What is required.
Return each line of the listing below that contains the string "trees", matching case exactly.

Excerpted data.
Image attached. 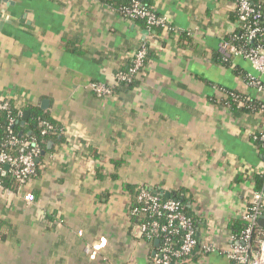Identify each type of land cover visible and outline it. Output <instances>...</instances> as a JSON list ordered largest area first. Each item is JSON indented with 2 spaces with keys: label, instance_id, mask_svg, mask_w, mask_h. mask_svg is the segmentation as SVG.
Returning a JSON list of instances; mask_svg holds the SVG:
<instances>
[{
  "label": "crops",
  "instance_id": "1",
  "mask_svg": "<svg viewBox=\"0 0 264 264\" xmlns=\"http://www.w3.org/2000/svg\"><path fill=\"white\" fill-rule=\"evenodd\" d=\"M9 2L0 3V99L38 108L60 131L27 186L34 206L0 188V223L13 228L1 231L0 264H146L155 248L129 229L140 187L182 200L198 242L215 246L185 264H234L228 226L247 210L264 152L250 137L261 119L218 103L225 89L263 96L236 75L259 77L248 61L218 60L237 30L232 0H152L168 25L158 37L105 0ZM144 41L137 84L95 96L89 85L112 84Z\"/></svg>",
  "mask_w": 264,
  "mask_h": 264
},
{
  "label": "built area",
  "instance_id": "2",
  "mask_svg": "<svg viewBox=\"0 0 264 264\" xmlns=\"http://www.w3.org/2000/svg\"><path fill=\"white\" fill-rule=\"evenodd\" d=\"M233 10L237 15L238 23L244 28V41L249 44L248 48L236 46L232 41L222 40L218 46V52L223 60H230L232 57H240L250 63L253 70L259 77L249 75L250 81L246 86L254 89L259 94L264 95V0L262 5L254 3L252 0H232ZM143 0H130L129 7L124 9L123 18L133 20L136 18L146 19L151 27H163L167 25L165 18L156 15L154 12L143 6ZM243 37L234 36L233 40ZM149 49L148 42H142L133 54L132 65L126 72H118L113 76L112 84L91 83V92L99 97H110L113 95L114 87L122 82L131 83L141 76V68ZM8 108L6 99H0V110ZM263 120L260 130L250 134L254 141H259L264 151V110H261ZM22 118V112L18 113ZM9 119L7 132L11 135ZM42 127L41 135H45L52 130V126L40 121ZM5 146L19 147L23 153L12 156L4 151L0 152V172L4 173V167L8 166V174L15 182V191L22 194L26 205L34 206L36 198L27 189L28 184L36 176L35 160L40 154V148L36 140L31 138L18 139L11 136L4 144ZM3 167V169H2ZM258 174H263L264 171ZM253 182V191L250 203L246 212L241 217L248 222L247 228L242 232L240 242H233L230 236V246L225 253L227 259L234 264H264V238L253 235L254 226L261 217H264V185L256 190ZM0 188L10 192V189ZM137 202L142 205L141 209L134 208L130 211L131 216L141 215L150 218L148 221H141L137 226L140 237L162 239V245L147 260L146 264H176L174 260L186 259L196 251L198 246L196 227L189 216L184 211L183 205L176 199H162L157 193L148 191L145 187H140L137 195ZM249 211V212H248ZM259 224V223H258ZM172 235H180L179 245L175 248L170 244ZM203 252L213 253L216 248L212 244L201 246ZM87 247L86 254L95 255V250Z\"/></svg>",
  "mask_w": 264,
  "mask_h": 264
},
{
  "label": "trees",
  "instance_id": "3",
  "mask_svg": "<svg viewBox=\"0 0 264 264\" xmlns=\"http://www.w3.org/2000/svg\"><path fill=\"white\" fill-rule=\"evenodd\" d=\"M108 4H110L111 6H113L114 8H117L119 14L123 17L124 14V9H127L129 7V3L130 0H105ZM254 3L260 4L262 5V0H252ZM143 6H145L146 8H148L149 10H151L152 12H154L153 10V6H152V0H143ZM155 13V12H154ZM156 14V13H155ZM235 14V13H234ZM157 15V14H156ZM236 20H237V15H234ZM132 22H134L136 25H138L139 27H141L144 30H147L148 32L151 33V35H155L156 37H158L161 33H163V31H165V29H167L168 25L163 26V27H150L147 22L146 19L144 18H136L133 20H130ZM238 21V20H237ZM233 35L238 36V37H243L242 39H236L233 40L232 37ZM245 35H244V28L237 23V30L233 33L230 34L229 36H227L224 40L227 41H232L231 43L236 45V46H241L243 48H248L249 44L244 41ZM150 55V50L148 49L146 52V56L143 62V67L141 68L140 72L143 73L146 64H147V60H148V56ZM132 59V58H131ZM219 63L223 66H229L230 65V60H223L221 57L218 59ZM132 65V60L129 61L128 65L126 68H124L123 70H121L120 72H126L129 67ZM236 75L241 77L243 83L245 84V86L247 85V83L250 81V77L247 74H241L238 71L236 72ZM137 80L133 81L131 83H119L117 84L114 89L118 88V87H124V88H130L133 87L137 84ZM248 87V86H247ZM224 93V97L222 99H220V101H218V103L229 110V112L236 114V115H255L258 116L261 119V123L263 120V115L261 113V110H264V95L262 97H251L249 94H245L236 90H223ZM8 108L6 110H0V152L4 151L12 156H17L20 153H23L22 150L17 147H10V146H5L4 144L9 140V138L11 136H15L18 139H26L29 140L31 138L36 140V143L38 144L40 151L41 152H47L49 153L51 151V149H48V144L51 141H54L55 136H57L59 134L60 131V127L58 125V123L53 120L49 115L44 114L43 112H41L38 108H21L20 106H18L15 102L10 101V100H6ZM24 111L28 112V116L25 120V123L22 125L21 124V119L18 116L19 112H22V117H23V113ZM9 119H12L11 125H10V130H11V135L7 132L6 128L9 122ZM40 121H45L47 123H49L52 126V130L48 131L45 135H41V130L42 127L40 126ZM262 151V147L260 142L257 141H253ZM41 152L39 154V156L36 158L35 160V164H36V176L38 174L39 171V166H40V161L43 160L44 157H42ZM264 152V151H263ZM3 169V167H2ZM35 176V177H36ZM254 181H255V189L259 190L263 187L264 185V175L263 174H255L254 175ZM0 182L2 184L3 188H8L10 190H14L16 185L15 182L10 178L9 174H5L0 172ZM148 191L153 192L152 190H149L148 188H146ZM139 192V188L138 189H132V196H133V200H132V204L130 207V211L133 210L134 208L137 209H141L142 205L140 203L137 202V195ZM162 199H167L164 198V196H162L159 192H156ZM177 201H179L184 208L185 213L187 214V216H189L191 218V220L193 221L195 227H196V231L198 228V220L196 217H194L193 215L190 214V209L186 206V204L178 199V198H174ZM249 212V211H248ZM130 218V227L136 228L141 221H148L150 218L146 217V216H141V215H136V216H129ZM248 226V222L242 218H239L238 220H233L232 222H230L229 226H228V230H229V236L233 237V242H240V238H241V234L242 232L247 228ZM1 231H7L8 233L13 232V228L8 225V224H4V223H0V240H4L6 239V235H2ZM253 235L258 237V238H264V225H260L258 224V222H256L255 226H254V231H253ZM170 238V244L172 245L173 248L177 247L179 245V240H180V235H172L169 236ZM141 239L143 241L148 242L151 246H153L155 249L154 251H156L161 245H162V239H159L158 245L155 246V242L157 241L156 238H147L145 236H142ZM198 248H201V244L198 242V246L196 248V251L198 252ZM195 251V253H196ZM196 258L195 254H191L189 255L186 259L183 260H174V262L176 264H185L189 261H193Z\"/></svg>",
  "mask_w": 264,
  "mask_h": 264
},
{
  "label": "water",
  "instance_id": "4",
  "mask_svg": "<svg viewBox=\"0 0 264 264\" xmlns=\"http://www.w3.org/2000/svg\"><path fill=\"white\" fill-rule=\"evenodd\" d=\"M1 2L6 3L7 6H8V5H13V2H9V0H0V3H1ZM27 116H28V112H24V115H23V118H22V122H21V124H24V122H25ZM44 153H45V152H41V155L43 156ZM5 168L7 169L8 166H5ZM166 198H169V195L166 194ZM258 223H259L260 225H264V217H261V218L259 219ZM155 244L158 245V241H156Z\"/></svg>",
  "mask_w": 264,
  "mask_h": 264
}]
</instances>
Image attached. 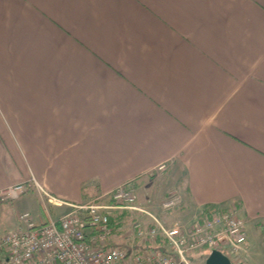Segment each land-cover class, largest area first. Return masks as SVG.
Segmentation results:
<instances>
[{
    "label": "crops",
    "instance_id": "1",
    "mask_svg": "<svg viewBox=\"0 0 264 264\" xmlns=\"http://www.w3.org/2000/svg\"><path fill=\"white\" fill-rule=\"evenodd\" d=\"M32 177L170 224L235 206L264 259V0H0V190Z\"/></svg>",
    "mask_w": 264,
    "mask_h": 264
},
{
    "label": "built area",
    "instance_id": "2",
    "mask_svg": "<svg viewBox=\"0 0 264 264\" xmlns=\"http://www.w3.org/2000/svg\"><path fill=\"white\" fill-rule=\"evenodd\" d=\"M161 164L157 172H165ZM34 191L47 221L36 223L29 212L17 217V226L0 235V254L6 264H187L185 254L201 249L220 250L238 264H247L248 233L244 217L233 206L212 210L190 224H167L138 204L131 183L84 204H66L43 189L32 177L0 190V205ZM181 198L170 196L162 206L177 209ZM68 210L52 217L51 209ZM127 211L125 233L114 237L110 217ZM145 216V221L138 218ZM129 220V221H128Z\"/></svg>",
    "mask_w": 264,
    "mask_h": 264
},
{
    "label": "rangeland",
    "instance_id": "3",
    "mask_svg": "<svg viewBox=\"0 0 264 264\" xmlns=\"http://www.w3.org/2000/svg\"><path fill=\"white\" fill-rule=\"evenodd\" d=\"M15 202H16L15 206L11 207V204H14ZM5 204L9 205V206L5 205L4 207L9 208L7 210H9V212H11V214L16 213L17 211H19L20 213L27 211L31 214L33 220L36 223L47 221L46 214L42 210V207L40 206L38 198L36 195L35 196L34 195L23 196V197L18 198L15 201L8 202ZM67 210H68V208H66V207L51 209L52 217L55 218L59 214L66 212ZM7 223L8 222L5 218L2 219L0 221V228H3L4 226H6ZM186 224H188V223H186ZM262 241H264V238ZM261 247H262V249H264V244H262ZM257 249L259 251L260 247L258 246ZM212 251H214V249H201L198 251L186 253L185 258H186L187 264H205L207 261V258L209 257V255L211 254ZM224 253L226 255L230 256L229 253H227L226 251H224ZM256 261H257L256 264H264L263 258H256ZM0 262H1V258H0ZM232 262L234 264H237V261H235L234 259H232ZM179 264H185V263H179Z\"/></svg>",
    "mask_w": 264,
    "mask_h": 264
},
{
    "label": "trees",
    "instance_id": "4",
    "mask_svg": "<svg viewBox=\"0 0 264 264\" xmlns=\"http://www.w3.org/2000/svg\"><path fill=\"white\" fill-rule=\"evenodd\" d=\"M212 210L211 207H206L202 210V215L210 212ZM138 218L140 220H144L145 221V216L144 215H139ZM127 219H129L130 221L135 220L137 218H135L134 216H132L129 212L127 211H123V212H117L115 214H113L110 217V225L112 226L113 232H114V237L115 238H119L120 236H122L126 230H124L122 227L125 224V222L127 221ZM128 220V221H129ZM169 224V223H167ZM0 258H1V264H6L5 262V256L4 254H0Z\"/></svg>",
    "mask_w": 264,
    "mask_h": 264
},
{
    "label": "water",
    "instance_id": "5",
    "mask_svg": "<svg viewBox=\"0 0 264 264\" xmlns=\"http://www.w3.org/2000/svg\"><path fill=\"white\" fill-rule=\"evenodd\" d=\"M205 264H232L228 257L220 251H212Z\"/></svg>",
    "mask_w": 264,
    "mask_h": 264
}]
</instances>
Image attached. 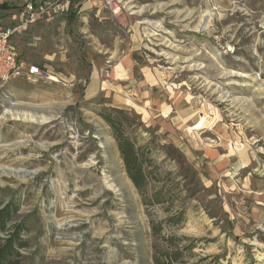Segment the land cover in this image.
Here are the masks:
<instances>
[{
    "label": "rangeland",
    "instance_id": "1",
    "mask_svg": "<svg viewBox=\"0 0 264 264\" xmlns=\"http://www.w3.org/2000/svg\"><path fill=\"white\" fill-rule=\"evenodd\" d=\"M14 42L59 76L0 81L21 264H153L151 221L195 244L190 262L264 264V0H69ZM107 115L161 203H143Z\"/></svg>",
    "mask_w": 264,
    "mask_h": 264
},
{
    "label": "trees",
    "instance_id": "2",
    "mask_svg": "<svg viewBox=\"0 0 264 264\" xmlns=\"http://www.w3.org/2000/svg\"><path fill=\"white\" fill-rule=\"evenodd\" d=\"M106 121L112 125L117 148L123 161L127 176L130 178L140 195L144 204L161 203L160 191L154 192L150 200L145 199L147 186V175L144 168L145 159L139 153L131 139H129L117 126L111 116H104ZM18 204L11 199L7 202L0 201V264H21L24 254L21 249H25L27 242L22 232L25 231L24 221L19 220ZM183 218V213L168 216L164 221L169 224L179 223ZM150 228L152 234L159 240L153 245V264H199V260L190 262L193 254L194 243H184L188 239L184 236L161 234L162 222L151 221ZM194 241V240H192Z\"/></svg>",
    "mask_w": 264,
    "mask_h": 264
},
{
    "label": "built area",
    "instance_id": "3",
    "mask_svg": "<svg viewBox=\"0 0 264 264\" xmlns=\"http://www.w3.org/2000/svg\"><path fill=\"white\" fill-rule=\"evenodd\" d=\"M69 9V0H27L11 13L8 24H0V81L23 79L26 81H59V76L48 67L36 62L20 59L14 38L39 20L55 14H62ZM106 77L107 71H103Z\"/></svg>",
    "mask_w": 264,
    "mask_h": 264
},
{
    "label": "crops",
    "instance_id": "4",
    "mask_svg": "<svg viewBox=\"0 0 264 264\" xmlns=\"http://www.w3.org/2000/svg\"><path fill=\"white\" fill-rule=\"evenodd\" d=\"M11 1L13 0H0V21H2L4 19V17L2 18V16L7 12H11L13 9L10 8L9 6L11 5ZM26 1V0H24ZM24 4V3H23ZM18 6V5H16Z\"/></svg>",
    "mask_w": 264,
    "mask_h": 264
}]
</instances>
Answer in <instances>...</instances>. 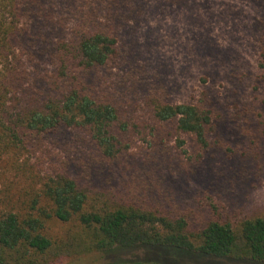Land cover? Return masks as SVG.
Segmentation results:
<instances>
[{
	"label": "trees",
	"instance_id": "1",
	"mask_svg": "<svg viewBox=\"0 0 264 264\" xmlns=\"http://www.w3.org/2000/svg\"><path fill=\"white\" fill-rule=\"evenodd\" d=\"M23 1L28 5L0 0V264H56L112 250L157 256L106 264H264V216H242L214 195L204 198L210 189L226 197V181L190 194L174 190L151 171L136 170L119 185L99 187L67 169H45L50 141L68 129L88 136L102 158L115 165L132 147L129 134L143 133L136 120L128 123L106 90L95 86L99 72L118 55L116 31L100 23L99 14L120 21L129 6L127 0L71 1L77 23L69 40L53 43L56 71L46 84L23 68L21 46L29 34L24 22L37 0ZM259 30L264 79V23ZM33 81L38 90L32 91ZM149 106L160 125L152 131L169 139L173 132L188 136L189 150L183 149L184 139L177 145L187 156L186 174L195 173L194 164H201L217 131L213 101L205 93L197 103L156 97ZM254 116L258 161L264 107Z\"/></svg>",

Problem solution.
  "label": "trees",
    "label": "trees",
    "label": "trees",
	"label": "trees",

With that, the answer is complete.